# EXERCISE REQUIREMENTS
Print all the records below exactly as they stand, but leave out the pictures.

○ ○ ○ ○ ○ ○ ○

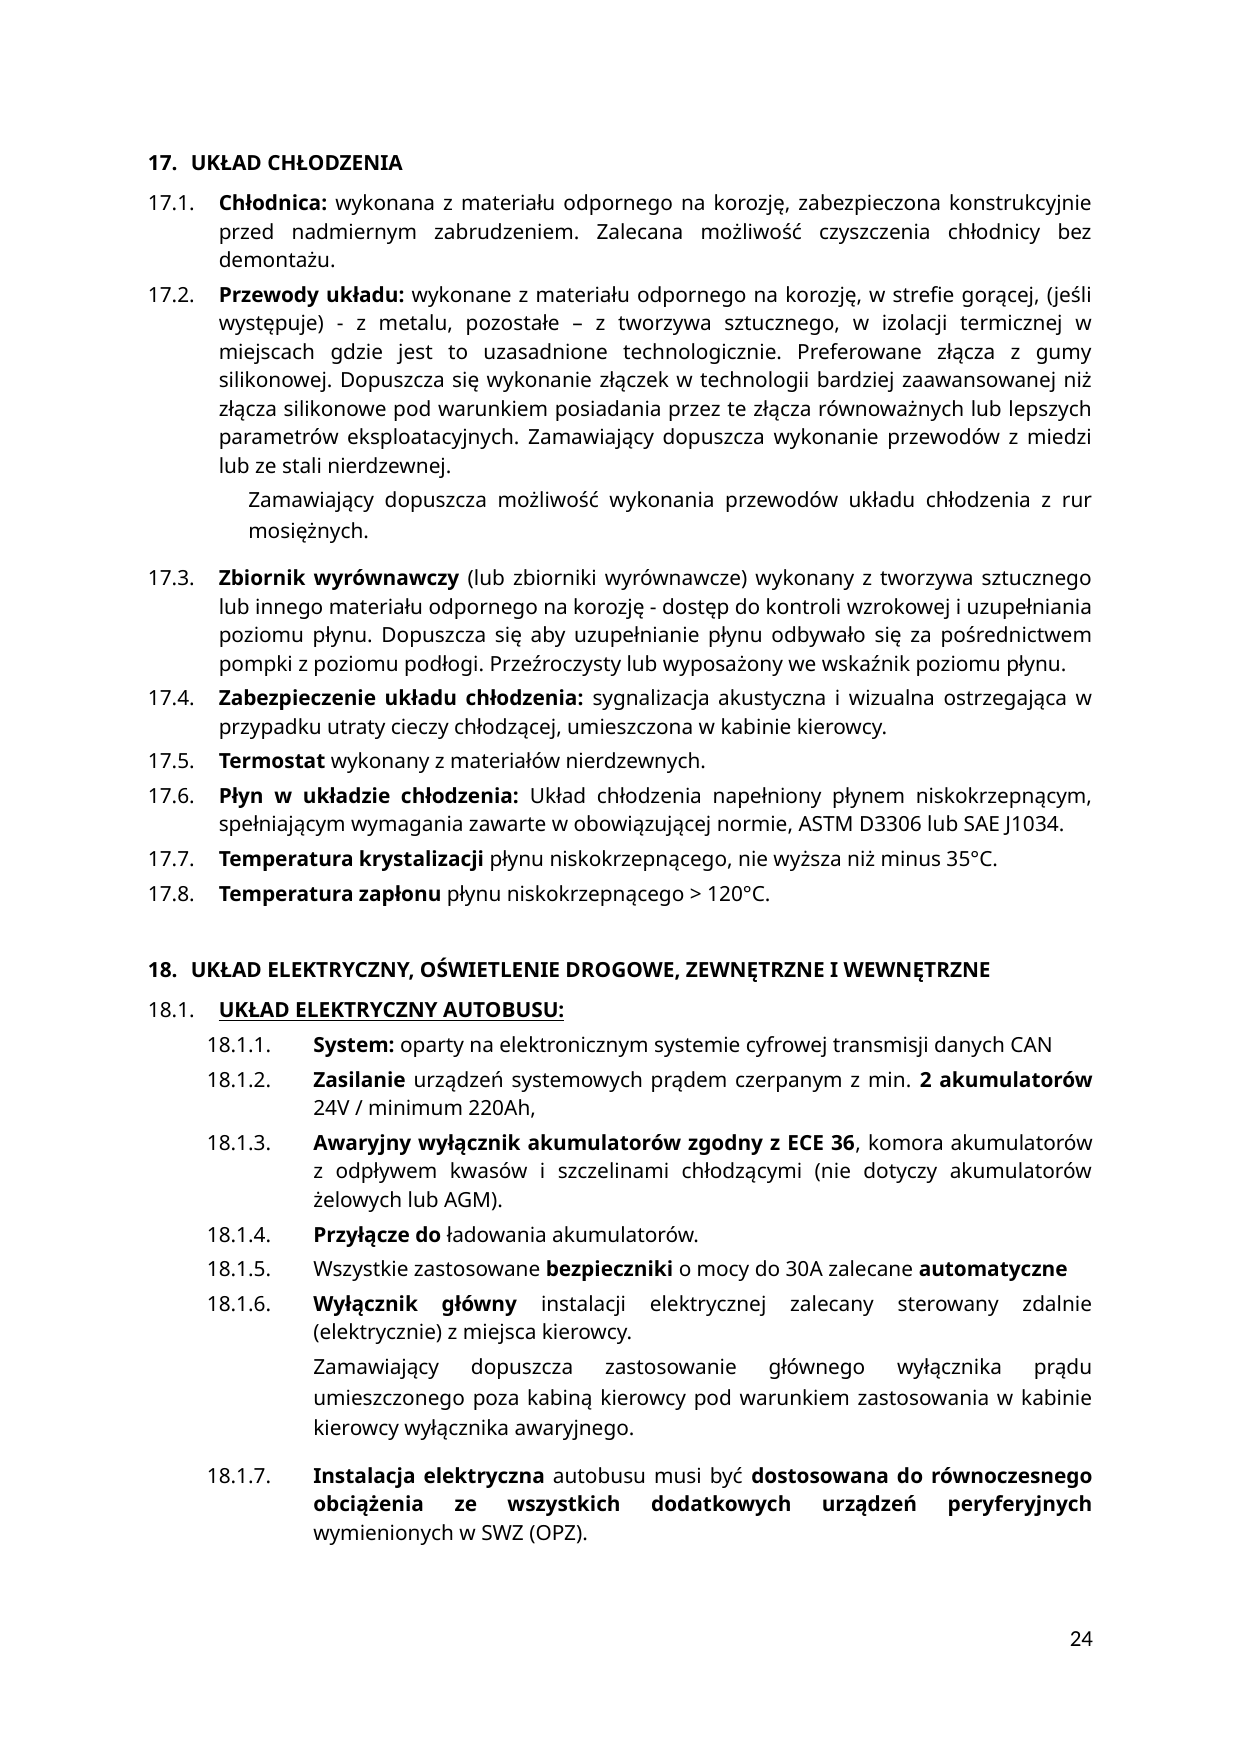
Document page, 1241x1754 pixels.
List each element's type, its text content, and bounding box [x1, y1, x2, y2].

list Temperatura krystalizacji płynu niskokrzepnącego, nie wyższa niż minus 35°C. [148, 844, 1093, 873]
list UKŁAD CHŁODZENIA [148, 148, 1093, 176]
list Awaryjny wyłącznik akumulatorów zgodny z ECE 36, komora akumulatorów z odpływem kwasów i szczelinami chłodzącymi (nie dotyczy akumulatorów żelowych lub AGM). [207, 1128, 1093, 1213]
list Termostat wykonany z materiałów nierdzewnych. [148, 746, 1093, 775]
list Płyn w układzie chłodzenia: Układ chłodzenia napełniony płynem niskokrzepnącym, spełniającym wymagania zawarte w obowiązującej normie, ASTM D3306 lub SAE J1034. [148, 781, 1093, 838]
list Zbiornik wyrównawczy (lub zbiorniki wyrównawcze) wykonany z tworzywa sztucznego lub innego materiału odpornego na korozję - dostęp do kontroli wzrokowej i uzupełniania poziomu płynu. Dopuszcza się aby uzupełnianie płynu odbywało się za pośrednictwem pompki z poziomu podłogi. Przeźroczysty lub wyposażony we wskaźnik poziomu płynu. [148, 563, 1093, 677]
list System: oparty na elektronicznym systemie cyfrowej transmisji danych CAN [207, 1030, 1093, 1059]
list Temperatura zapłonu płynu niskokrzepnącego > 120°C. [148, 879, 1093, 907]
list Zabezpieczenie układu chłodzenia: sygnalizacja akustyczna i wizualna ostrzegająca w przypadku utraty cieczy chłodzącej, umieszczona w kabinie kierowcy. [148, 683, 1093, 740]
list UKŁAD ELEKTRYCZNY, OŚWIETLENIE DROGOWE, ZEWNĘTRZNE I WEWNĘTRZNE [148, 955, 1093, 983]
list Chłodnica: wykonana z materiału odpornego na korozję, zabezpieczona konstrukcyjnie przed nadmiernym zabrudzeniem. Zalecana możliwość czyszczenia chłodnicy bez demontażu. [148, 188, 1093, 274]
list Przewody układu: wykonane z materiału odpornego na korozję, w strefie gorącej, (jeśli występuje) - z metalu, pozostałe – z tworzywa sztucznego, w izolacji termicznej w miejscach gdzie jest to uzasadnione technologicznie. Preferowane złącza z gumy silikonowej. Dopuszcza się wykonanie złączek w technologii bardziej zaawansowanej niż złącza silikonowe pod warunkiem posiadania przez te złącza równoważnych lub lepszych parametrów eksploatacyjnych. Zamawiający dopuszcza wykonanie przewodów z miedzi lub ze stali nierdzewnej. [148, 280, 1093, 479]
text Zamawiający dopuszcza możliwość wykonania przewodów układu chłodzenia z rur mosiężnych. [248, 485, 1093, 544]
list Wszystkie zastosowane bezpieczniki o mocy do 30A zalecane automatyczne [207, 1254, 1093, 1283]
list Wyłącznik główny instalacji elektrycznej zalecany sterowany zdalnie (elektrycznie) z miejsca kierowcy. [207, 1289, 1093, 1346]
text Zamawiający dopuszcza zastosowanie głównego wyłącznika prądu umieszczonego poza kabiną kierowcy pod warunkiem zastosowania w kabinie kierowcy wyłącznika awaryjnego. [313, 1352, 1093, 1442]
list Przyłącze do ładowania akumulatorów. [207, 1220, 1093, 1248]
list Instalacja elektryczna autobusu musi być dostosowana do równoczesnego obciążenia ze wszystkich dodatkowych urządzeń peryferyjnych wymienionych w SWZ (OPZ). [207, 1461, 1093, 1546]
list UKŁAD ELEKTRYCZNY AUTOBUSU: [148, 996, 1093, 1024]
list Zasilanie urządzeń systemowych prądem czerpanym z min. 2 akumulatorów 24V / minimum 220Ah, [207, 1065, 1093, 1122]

○ ○ ○ ○ ○ ○ ○

# REPLY TO THE EXERCISE
Document page, 1241x1754 pixels.
List each element's type, its text content, and bounding box [x1, y1, x2, y2].

list Temperatura krystalizacji płynu niskokrzepnącego, nie wyższa niż minus 35°C. [148, 844, 1093, 873]
list UKŁAD CHŁODZENIA [148, 148, 1093, 176]
list Awaryjny wyłącznik akumulatorów zgodny z ECE 36, komora akumulatorów z odpływem kwasów i szczelinami chłodzącymi (nie dotyczy akumulatorów żelowych lub AGM). [207, 1128, 1093, 1213]
list Termostat wykonany z materiałów nierdzewnych. [148, 746, 1093, 775]
list Płyn w układzie chłodzenia: Układ chłodzenia napełniony płynem niskokrzepnącym, spełniającym wymagania zawarte w obowiązującej normie, ASTM D3306 lub SAE J1034. [148, 781, 1093, 838]
list Zbiornik wyrównawczy (lub zbiorniki wyrównawcze) wykonany z tworzywa sztucznego lub innego materiału odpornego na korozję - dostęp do kontroli wzrokowej i uzupełniania poziomu płynu. Dopuszcza się aby uzupełnianie płynu odbywało się za pośrednictwem pompki z poziomu podłogi. Przeźroczysty lub wyposażony we wskaźnik poziomu płynu. [148, 563, 1093, 677]
list System: oparty na elektronicznym systemie cyfrowej transmisji danych CAN [207, 1030, 1093, 1059]
list Temperatura zapłonu płynu niskokrzepnącego > 120°C. [148, 879, 1093, 907]
list Zabezpieczenie układu chłodzenia: sygnalizacja akustyczna i wizualna ostrzegająca w przypadku utraty cieczy chłodzącej, umieszczona w kabinie kierowcy. [148, 683, 1093, 740]
list UKŁAD ELEKTRYCZNY, OŚWIETLENIE DROGOWE, ZEWNĘTRZNE I WEWNĘTRZNE [148, 955, 1093, 983]
list Chłodnica: wykonana z materiału odpornego na korozję, zabezpieczona konstrukcyjnie przed nadmiernym zabrudzeniem. Zalecana możliwość czyszczenia chłodnicy bez demontażu. [148, 188, 1093, 274]
list Przewody układu: wykonane z materiału odpornego na korozję, w strefie gorącej, (jeśli występuje) - z metalu, pozostałe – z tworzywa sztucznego, w izolacji termicznej w miejscach gdzie jest to uzasadnione technologicznie. Preferowane złącza z gumy silikonowej. Dopuszcza się wykonanie złączek w technologii bardziej zaawansowanej niż złącza silikonowe pod warunkiem posiadania przez te złącza równoważnych lub lepszych parametrów eksploatacyjnych. Zamawiający dopuszcza wykonanie przewodów z miedzi lub ze stali nierdzewnej. [148, 280, 1093, 479]
text Zamawiający dopuszcza możliwość wykonania przewodów układu chłodzenia z rur mosiężnych. [248, 485, 1093, 544]
list Wszystkie zastosowane bezpieczniki o mocy do 30A zalecane automatyczne [207, 1254, 1093, 1283]
list Wyłącznik główny instalacji elektrycznej zalecany sterowany zdalnie (elektrycznie) z miejsca kierowcy. [207, 1289, 1093, 1346]
text Zamawiający dopuszcza zastosowanie głównego wyłącznika prądu umieszczonego poza kabiną kierowcy pod warunkiem zastosowania w kabinie kierowcy wyłącznika awaryjnego. [313, 1352, 1093, 1442]
list Przyłącze do ładowania akumulatorów. [207, 1220, 1093, 1248]
list Instalacja elektryczna autobusu musi być dostosowana do równoczesnego obciążenia ze wszystkich dodatkowych urządzeń peryferyjnych wymienionych w SWZ (OPZ). [207, 1461, 1093, 1546]
list UKŁAD ELEKTRYCZNY AUTOBUSU: [148, 996, 1093, 1024]
list Zasilanie urządzeń systemowych prądem czerpanym z min. 2 akumulatorów 24V / minimum 220Ah, [207, 1065, 1093, 1122]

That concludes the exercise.